Segundo Adriana, os episódios começaram com palavras racistas e atitudes hostis, mas se intensificaram nos últimos meses, embalados pelos discursos xenofóbicos que vêm ganhando espaço no Japão. Em vídeo, a própria vizinha chega a reforçar esse tipo de discurso, repetindo frases como:
“Use máscara, tape o rosto, porque você é estrangeira”
“Estrangeiro é porco”
Além das ofensas verbais, Sátiko passou a bater nos vidros dos carros da família da comerciante e até mesmo nos veículos de clientes que frequentam o salão de Adriana.

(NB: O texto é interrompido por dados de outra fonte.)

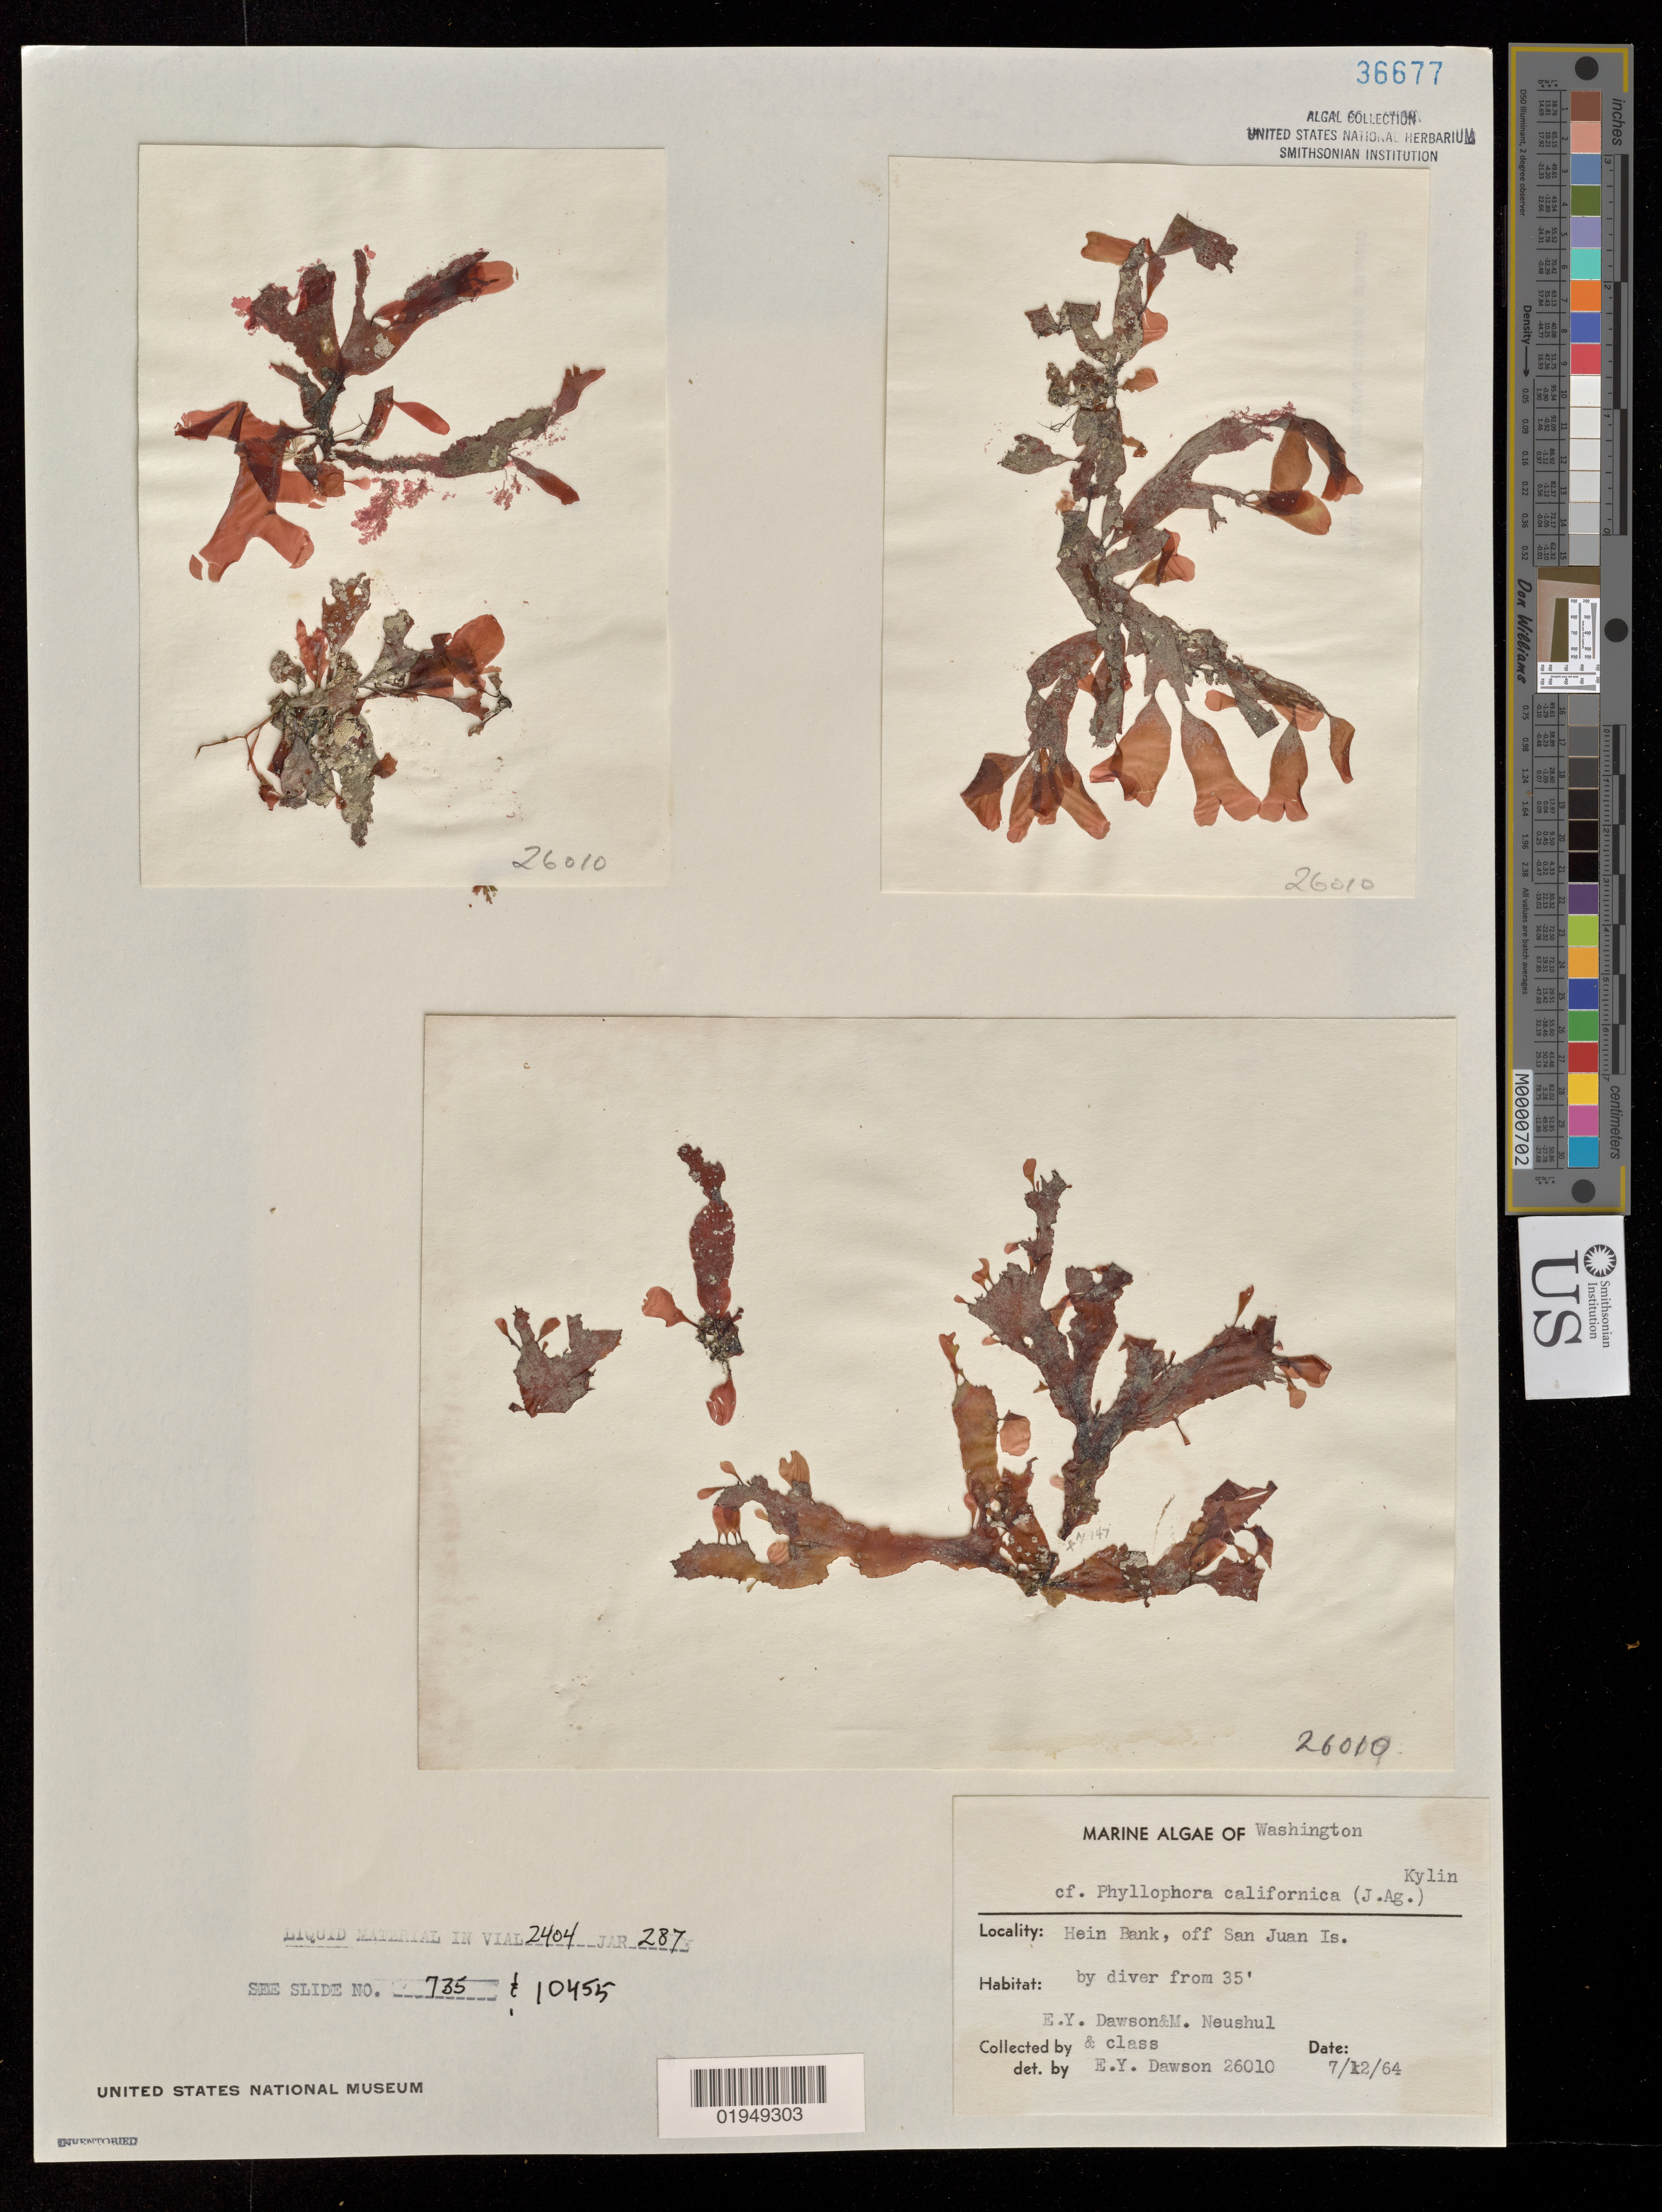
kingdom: Plantae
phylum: Rhodophyta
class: Florideophyceae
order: Gigartinales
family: Phyllophoraceae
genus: Ozophora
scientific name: Ozophora clevelandii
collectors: E. Y. Dawson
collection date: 1964-07-12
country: United States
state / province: Washington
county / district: San Juan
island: San Juan Island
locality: hein Bank, off San Juan Island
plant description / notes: See microslide #10455.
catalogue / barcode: US 36677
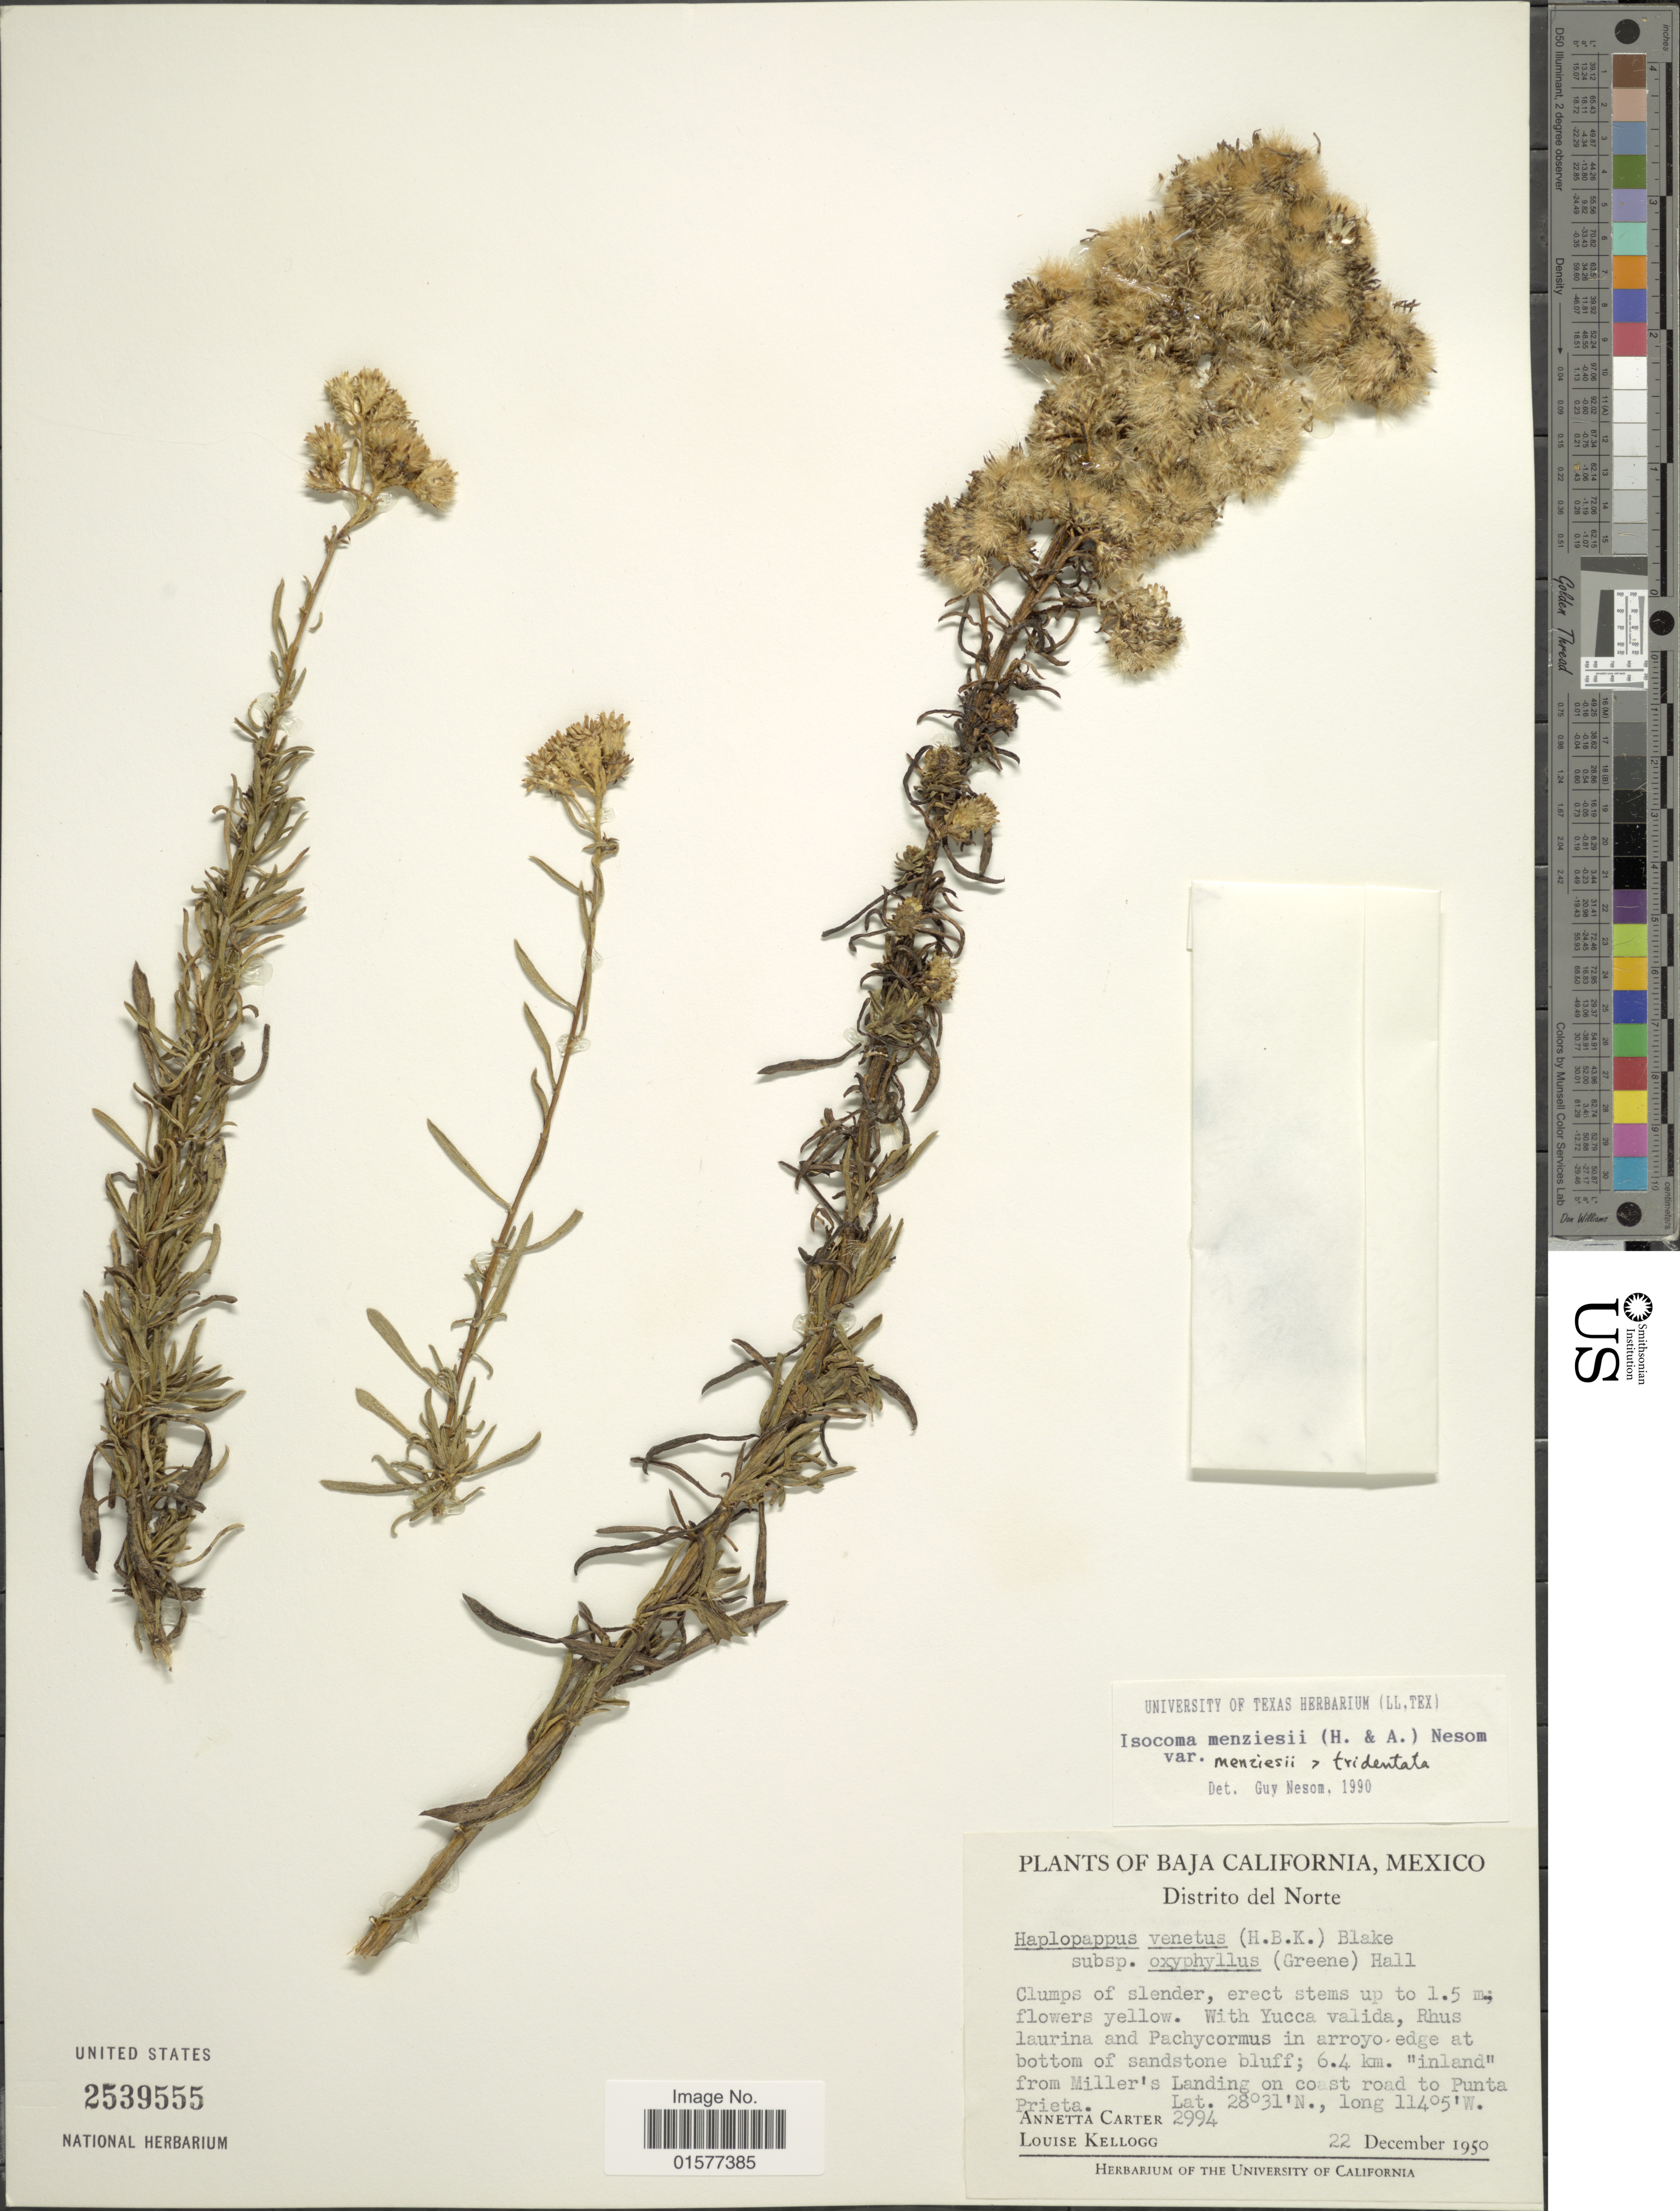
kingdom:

Cansada das humilhações, Adriana procurou ajuda com Toshio Sudo, que compareceu ao local acompanhado de policiais. Em entrevista à RPJNEWS, ela desabafou sobre o sofrimento que vem enfrentando e fez um alerta:
“Não devemos nos calar. Temos nossos direitos. A discriminação em Aichi é muito forte. Eu mesma considero esta província a que mais registra casos de xenofobia contra estrangeiros.”
Apesar da gravidade, Adriana optou por não dar continuidade ao processo judicial. Isso porque o filho de Sátiko passou a vigiar a mãe e tentar impedir novos ataques. Mas o trauma permanece.
VEJA A REPORTAGEM DA RPJNEWS
Casada com um japonês e vivendo há mais de oito anos no Japão, Adriana revela que pensa em retornar ao Brasil para recomeçar a vida ao lado da família. Proprietária do NS Academy, espaço voltado para estética e cuidados com o corpo, também atua como tatuadora atendendo estrangeiros e japoneses. Adriana teme que a hostilidade contra estrangeiros continue crescendo.
O alerta
Casos como o de Adriana mostram que a xenofobia no Japão, muitas vezes silenciosa, pode explodir em episódios de agressão e humilhação. O que começa como “palavras de ódio” pode terminar em violência física. E é exatamente por isso que ela faz questão de deixar um recado para outros estrangeiros:
“Não aceitem calados. A voz de cada um pode proteger toda a comunidade.”